Cortes, vendas, mentiras. Caídas inexistentes, heridas que no paraban de sangrar. Quería acabar con ellos así que comí y comí y comí peces plátano. Quería morir, desaparecer. Quería hundirme en el agua con ellos y jamás volver a salir de ese pozo sin fondo lleno de agua salada. Quería ser ellos, quería unírmeles, deseaba la muerte más que otra cosa...
Hoy, tras años de vivir con ellos, de tragármelos, de ser su perro fiel, han casi desaparecido.
A veces aún los veo, en las noches de insomnio, en los ataques de ansiedad, en los gritos, la envidia, el despecho y el rechazo.
Pero he aprendido algo. Mientras más los rechace, mientras más niegue su existencia, menos dejaré de verlos.
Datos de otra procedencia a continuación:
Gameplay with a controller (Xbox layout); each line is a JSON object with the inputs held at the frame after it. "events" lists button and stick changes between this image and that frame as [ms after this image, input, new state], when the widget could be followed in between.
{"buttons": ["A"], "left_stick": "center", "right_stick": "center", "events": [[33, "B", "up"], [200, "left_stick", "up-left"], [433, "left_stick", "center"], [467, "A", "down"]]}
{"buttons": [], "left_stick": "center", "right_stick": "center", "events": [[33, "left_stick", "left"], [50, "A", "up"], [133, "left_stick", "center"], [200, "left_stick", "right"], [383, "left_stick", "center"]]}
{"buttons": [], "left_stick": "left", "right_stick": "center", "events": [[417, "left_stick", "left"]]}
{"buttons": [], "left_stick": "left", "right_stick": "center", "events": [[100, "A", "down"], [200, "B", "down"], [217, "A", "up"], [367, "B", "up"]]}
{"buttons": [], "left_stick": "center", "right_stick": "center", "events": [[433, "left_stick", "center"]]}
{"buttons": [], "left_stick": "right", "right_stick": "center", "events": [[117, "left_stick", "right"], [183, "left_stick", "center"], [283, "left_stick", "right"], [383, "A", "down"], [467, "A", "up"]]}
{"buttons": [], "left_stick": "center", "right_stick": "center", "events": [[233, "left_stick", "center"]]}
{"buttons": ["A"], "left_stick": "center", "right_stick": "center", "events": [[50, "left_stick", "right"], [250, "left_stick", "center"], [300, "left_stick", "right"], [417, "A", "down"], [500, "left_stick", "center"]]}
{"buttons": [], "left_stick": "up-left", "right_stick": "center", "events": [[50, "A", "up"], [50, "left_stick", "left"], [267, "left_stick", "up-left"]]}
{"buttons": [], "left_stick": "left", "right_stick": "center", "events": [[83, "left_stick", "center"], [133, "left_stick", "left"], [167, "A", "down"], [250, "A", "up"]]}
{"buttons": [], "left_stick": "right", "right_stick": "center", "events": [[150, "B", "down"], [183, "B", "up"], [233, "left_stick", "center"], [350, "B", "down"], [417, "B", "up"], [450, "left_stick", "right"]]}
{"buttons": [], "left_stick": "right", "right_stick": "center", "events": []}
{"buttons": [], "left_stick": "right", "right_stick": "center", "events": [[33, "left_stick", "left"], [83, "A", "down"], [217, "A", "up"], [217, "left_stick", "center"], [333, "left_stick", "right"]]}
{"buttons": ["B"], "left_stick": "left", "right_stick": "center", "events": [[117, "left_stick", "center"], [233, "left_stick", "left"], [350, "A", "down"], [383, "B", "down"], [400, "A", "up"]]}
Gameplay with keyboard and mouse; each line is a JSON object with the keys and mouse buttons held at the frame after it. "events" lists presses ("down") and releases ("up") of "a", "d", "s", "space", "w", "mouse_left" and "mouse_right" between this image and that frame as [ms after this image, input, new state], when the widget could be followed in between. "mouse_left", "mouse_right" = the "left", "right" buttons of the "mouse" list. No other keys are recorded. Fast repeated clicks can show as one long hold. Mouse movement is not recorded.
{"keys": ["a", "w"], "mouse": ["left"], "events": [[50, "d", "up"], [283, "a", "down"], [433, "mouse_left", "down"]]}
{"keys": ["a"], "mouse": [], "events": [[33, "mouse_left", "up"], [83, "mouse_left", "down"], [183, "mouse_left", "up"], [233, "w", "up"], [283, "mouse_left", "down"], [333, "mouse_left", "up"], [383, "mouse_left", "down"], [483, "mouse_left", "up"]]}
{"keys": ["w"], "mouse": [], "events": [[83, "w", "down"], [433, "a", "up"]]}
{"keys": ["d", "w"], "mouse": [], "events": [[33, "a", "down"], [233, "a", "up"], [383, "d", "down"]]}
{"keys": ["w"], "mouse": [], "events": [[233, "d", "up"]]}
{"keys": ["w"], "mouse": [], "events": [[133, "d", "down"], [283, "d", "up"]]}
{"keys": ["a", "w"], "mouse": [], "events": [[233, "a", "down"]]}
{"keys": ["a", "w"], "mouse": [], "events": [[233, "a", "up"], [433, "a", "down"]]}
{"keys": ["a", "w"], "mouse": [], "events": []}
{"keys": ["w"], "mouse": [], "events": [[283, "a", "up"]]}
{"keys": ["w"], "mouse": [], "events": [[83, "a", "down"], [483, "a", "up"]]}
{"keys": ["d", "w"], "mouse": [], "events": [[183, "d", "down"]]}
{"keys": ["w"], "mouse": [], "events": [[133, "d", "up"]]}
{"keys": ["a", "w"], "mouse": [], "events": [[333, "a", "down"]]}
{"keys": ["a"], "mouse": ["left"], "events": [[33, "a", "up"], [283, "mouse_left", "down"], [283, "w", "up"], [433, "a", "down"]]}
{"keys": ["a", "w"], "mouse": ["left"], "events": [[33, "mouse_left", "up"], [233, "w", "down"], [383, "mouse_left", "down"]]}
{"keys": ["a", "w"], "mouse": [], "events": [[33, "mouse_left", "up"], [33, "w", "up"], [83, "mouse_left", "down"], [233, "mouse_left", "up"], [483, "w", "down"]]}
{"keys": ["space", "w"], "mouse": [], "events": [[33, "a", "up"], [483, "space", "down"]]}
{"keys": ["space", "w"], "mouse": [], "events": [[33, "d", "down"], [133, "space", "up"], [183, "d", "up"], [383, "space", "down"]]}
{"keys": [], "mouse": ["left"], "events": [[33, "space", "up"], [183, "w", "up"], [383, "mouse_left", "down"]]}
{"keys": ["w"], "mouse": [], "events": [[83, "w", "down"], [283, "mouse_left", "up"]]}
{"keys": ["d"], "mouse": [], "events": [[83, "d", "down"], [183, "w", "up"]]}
Hoy sigo viendo a los peces plátano, susurrándome al oído que acabe con todo, qué me haga uno con ellos. Pero ya no les tengo miedo. Ahora, en vez de comérmelos: los acaricio. Toco sus escamas pegajosas con la punta de los dedos, acaricio sus colas amarillas. Juego un rato con ellos y luego los dejo ser, dejo que bailen y me entretengan. Pero ahora les digo que no puedo estar con ellos, que no puedo dejar de vivir por querer zambullirme en el pozo.
Se han quedado conformes, creo yo. Porque saben y yo lo sé también, que cuando llegue la hora del fin, del reencuentro, cuando llegue el momento de comerme a los ochenta y seis peces plátano, podremos vivir juntos y en paz. Siendo compañeros en el universo, en el cosmos y rotándonos en el mundo para que otros nos vean y los invitemos a unírsenos.